At this moment, timely help arrived. At the celebrations held that summer was the Reverend Stephen Theodore Badin, the old missionary whose original donation of the land known as Ste. Marie des Lacs to the Diocese of Vincennes had provided Sorin with his opportunity to build the college. These two strong-willed men had not met prior to this occasion, although they had corresponded with considerable display of friendship.{55} Unexpectedly, Badin arrived at Notre Dame du Lac in July, 1844, in time to view the public display of the college both at the July 4 festivities and at the August 1 commencement. He was pleased with what he saw, especially the plans for the orphans in the Manual Labor School, for an orphanage at Ste. Marie des Lacs had been a project near to his heart. To Sorin's delight, he offered a further gift to Notre Dame du Lac; to help with the expenses of the orphans, he suggested that Sorin take and sell two valuable lots which Badin owned in Louisville, Kentucky -- he estimated their value to be between twelve and fifteen thousand dollars, and, in addition, he would buy for Notre Dame some two hundred acres of land which lay between Notre Dame and the St. Joseph River. In return for this welcome gift, Badin asked for an annual allowance of four hundred dollars a year.{56} Father Stephen Badin was an old man; he had turned seventy-seven that July, and he looked to Notre Dame du Lac for a resting place in his old age. He remained at the college that summer and into the next spring, preaching interminable sermons in the heat of August and the cold of December and teaching catechism twice a week to the students.{57}

In the meantime, Father Sorin looked for a buyer for the lots. They would go a long way to settle all debts and to provide a little reserve; in particular, it would straighten out the financial confusion between Notre Dame du Lac and Notre Dame de Ste. Croix, a confusion which was beginning to cause uneasiness to those back in France.{58} The Motherhouse there, itself in precarious financial condition found Notre Dame du Lac in constant need of money and unable to repay her loans, and yet word reached France of the many projects which Sorin was undertaking. They feared that his impetuosity might lead the whole foundation into disaster.

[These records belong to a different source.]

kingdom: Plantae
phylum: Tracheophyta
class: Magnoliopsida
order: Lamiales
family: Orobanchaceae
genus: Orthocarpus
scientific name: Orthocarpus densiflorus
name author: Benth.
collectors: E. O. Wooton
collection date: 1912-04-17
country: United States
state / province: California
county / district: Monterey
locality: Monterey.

With the great fortune of the Badin donation, the scholastic year of 1844-45 ended on a hopeful note; a successful year had been completed with more students and a new curriculum, all housed in the new building. Relations with the local communities had been established which promised to put an end to the earlier rumblings of prejudice. Finally, with the donation of Badin, it appeared that the most pressing financial problems had been eliminated. But success was not to be that easily achieved: the next year would see much of the work undone.